Haplotype reconstruction of distant genetic variants remains an unsolved problem due to the short-read length of common sequencing data. Here, MIT researchers introduce HapTree-X, a probabilistic framework that utilizes latent long-range information to reconstruct unspecified haplotypes in diploid and polyploid organisms. It introduces the observation that differential allele-specific expression can link genetic variants from the same physical chromosome, thus even enabling using reads that cover only individual variants. The researchers demonstrate HapTree-X’s feasibility on in-house sequenced Genome in a Bottle RNA-seq and various whole exome, genome, and 10X Genomics datasets. HapTree-X produces more complete phases (up to 25%), even in clinically important genes, and phases more variants than other methods while maintaining similar or higher accuracy and being up to 10× faster than other tools. The advantage of HapTree-X’s ability to use multiple lines of evidence, as well as to phase polyploid genomes in a single integrative framework, substantially grows as the amount of diverse data increases.

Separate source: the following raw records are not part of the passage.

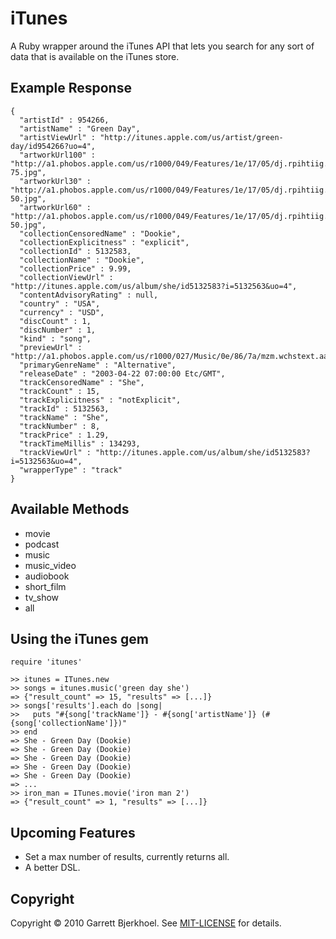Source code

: # iTunes
A Ruby wrapper around the iTunes API that lets you search for any sort of data that is available on the iTunes store.

## Example Response

    {
      "artistId" : 954266,
      "artistName" : "Green Day",
      "artistViewUrl" : "http://itunes.apple.com/us/artist/green-day/id954266?uo=4",
      "artworkUrl100" : "http://a1.phobos.apple.com/us/r1000/049/Features/1e/17/05/dj.rpihtiig.100x100-75.jpg",
      "artworkUrl30" : "http://a1.phobos.apple.com/us/r1000/049/Features/1e/17/05/dj.rpihtiig.30x30-50.jpg",
      "artworkUrl60" : "http://a1.phobos.apple.com/us/r1000/049/Features/1e/17/05/dj.rpihtiig.60x60-50.jpg",
      "collectionCensoredName" : "Dookie",
      "collectionExplicitness" : "explicit",
      "collectionId" : 5132583,
      "collectionName" : "Dookie",
      "collectionPrice" : 9.99,
      "collectionViewUrl" : "http://itunes.apple.com/us/album/she/id5132583?i=5132563&uo=4",
      "contentAdvisoryRating" : null,
      "country" : "USA",
      "currency" : "USD",
      "discCount" : 1,
      "discNumber" : 1,
      "kind" : "song",
      "previewUrl" : "http://a1.phobos.apple.com/us/r1000/027/Music/0e/86/7a/mzm.wchstext.aac.p.m4a",
      "primaryGenreName" : "Alternative",
      "releaseDate" : "2003-04-22 07:00:00 Etc/GMT",
      "trackCensoredName" : "She",
      "trackCount" : 15,
      "trackExplicitness" : "notExplicit",
      "trackId" : 5132563,
      "trackName" : "She",
      "trackNumber" : 8,
      "trackPrice" : 1.29,
      "trackTimeMillis" : 134293,
      "trackViewUrl" : "http://itunes.apple.com/us/album/she/id5132583?i=5132563&uo=4",
      "wrapperType" : "track"
    }

## Available Methods
   - movie
   - podcast
   - music
   - music_video
   - audiobook
   - short_film
   - tv_show
   - all

## Using the iTunes gem

    require 'itunes'
    
    >> itunes = ITunes.new
    >> songs = itunes.music('green day she')
    => {"result_count" => 15, "results" => [...]}
    >> songs['results'].each do |song|
    >>   puts "#{song['trackName']} - #{song['artistName']} (#{song['collectionName']})"
    >> end
    => She - Green Day (Dookie)
    => She - Green Day (Dookie)
    => She - Green Day (Dookie)
    => She - Green Day (Dookie)
    => She - Green Day (Dookie)
    => ...
    >> iron_man = ITunes.movie('iron man 2')
    => {"result_count" => 1, "results" => [...]}

## Upcoming Features

- Set a max number of results, currently returns all.
- A better DSL.

## Copyright
Copyright © 2010 Garrett Bjerkhoel. See [MIT-LICENSE](http://github.com/dewski/itunes/blob/master/MIT-LICENSE) for details.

HapTree-X framework compared to read-based phasing
Traditional whole-genome sequencing (WGS) based phasing methods (top panel) depend on sequence contiguity and thus require a pair of SNPs (in red) to be connected through a common read that overlaps both in order to be phased. RNA-seq reads provide longer distance phasing capability due to long introns in the genome that are spliced-out in the sequenced transcript fragments (middle panel), yet SNPs that are far apart within the transcript due to long homozygous exonic regions are still difficult to phase using RNA-seq reads. Our HapTree-X framework (lower panel) overcomes this limitation by integrating RNA-seq reads and differential allele-specific expression (DASE) available from the RNA-seq data into a single probabilistic framework for haplotype phasing. For genes that display differential haplotypic expression (DHE), the majority of alleles can be phased together to obtain a single haplotype block for the entire gene. Depending on the DHE and depth-coverage, DASE-based phasing performs accurate haplotype reconstruction, without requiring paired-end or long reads, maintaining or improving on accuracy independent of gene/exon lengths as long as differential haplotypic expression is consistent across the loci being phased.